Way to go, Robert Richter.
 
Uproar over Hicks sentence.

US Defence Department lawyer Susan Crawford, who oversees the US military tribunals, bypassed the prosecution to reach a pre-trial agreement directly with the defence.
But her actions, interpreted by some US newspapers as a political favour to Bush ally Prime Minister John Howard in an election year, shocked the prosecutors on the case and the American legal establishment.
Lead prosecutor Colonel Morris "Moe" Davis was kept in the dark about the plea deal. He was astounded by the nine-month sentence, telling The Washington Post: "I wasn't considering anything that didn't have two digits", referring to a sentence of at least 10 years.
Ms Crawford's deal, which includes a gag on Hicks talking to the media for 12 months, also overrode the sentence of the military panel, which had agreed to seven years.
A spokesman for Attorney-General Philip Ruddock said he was not aware that the Australian Government had put any view to the Americans on the length of sentence.

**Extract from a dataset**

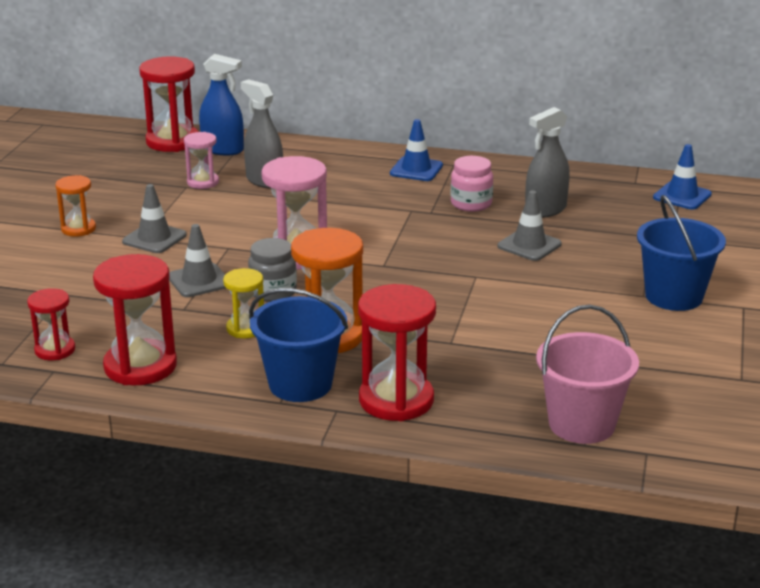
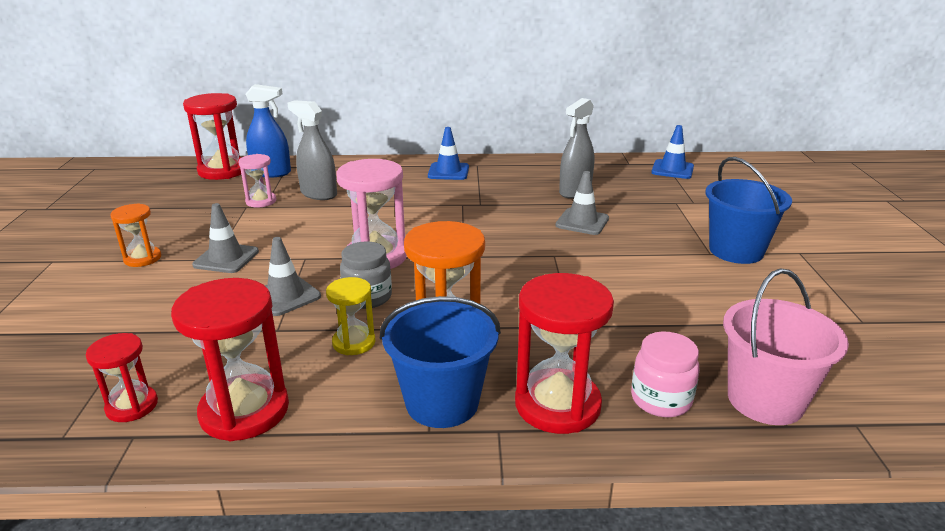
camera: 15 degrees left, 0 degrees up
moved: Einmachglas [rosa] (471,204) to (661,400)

Now the whole issue has descended into farce. The 'tribunal' is open to political manipulation? WELL WHAT DID YOU EXPECT YOU FWITS? THAT WAS THE WHOLE IDEA!
 
If it is the case that acts commited before the clause in the law can be brought to trial.

Will those in officialdom, who gave material support to terrorists (Mujahadeen fighters, Afghanistan) be prosecuted.Will those people who aided, supported and armed the IRA be prosecuted. I find the whole stance hypocritical, that there can be good and bad terrorists.

I hear also rumours that the US is aiding insurgent groups in Iran currently, this may tie in with the current situation with Iran and the british prisoners. Iran is looking at constructing an oil pipeline to India ( which the US is vehemently opposed to and may be attempting to sabotage) - This is only a hunch, comments appreciated.
 
Just a final thought....Throughout this entire grubby farce one shining light has been Major Michael Dante (Dan) Mori USMC. When I first heard that the US had appointed a Marine Major as hicks defence I laughed...I thought it was just a new level of farce. Mori has made me eat my words and Americans should be proud of him.

He certainly has done well by his client and he has a very distinctive noggin. I suspect it warms the hearts of military phrenologists.
 
Chief Prosecutor says Hicks should never have been charged.

AUSTRALIAN man David Hicks should never have been charged with terror offences, according to Guantanamo Bay's former chief prosecutor.
Colonel Moe Davis, who oversaw the prosecution of Hicks, quit the war court last year.
He testified overnight that evidence for the war crimes tribunals was obtained through prisoner abuse, and political appointees and higher-ranking officers pushed prosecutors to file charges before trial rules were even written.
Col Davis was giving evidence at a pre-trial hearing for Osama bin Laden's driver, Yemeni prisoner Salim Hamdan, in a courtroom at the remote Guantanamo naval base in Cuba.
Since the US began sending foreign captives to Guantanamo in 2002, only one case has been resolved - that of Hicks.

Hicks avoided trial by pleading guilty to providing material support for terrorism and served a nine-month sentence as part of a plea negotiated by a Pentagon appointee without the chief prosecutor's involvement.

Col Davis testified that he "inherited" the Hicks case from a previous prosecutor and would not otherwise have charged him because he wanted to focus on cases serious enough to merit 20 years in prison and the Hicks case did not meet that test.